> [EXTRAIT CHOISI]:
Qui aurait pu parier que, le 2 juillet 2019, celle qui a fait ses débuts professionnels sous une blouse blanche de médecin deviendrait la première femme à présider la plus haute instance européenne... Après un premier mandat, la voici, le 18 juillet 2024, reconduite pour un second mandat à la tête de la Commission européenne.
Déjà, l'annonce de sa nomination à la tête des armées en Allemagne, en décembre 2013, avait fait fantasmer les commentateurs, surtout masculins. La très sérieuse première chaîne allemande ARD publiait sur son compte Twitter une caricature d'Ursula von der Leyen déguisée en Lara Croft (l'héroïne surpuissance de jeux vidéos), à moitié nue avec un fusil dans chaque main. D'autres internautes se demandaient si la Bundeswehr (l'armée fédérale) avait bien des vêtements de camouflage en 34 pour une femme aussi menue.

> [DONNÉES ENREGISTRÉES]:

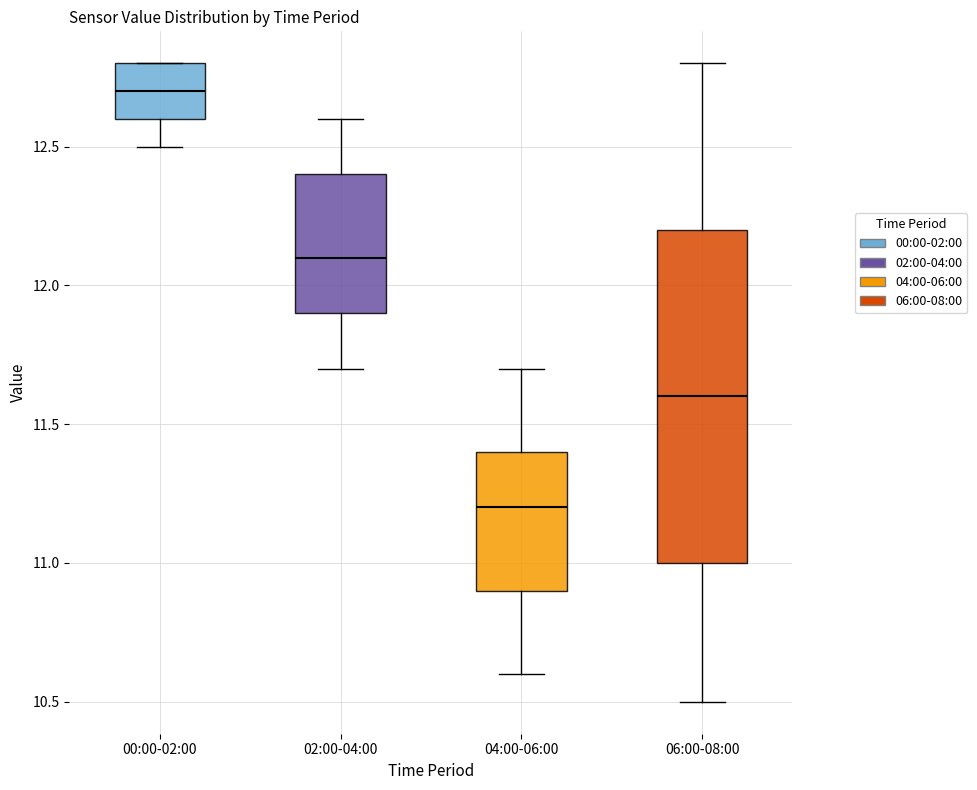

Which box is the tallest, from its lower edge to its upper edge?

06:00-08:00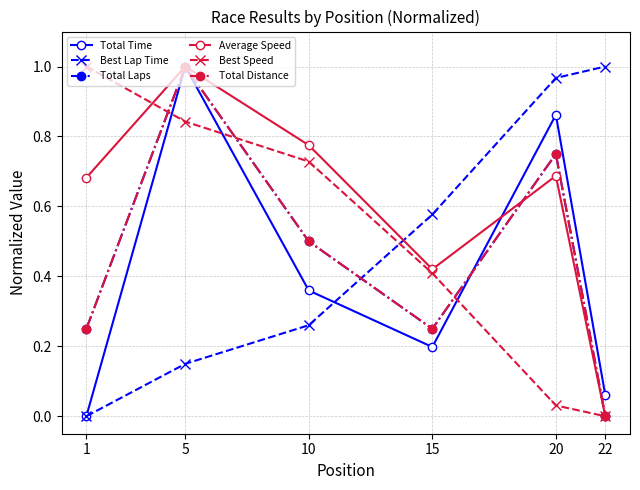

What is the difference between the Best Speed values at 10 and 22?

0.7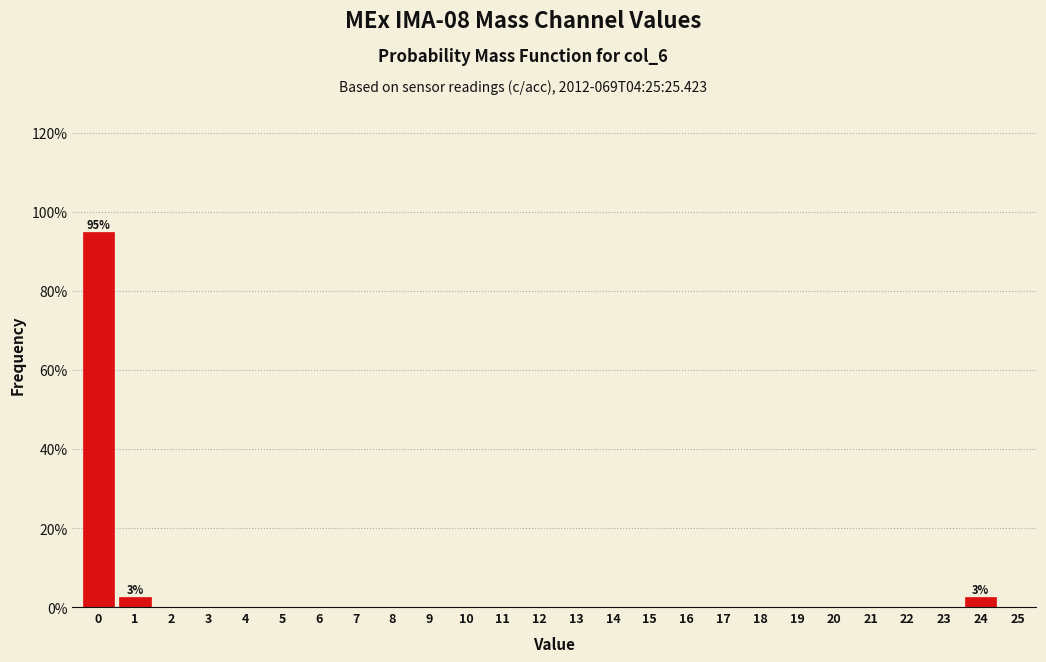

Reading right to left, transcribe all the data shown in this chart.

25=0.0	24=2.6	23=0.0	22=0.0	21=0.0	20=0.0	19=0.0	18=0.0	17=0.0	16=0.0	15=0.0	14=0.0	13=0.0	12=0.0	11=0.0	10=0.0	9=0.0	8=0.0	7=0.0	6=0.0	5=0.0	4=0.0	3=0.0	2=0.0	1=2.6	0=94.9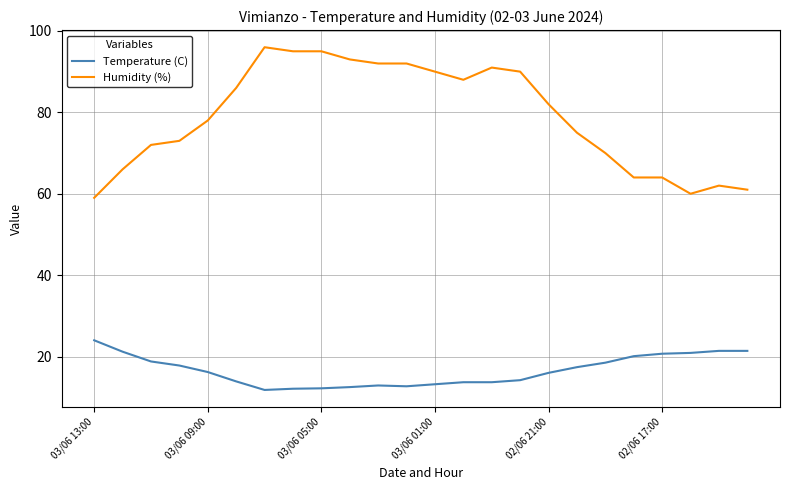

What are all the series names shown in the legend?

Temperature (C), Humidity (%)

> [CONSIGNES]:
(1) Reproduisez l'extrait sur Ursula von der Leyen à partir de « Qui aurait pu » et jusqu'à « la Commission européenne. » inclus.
(2) Énumérez toutes les dates mentionnées dans l'extrait sur Ursula von der Leyen.
(3) D'après l'extrait sur Ursula von der Leyen, quel média a publié sur son compte Twitter une caricature la représentant en Lara Croft ?

> [RÉPONSES PAR CONSIGNE]:
(1)
Qui aurait pu parier que, le 2 juillet 2019, celle qui a fait ses débuts professionnels sous une blouse blanche de médecin deviendrait la première femme à présider la plus haute instance européenne... Après un premier mandat, la voici, le 18 juillet 2024, reconduite pour un second mandat à la tête de la Commission européenne.

(2) le 2 juillet 2019 ; le 18 juillet 2024 ; décembre 2013

(3) L'ARD, la première chaîne allemande.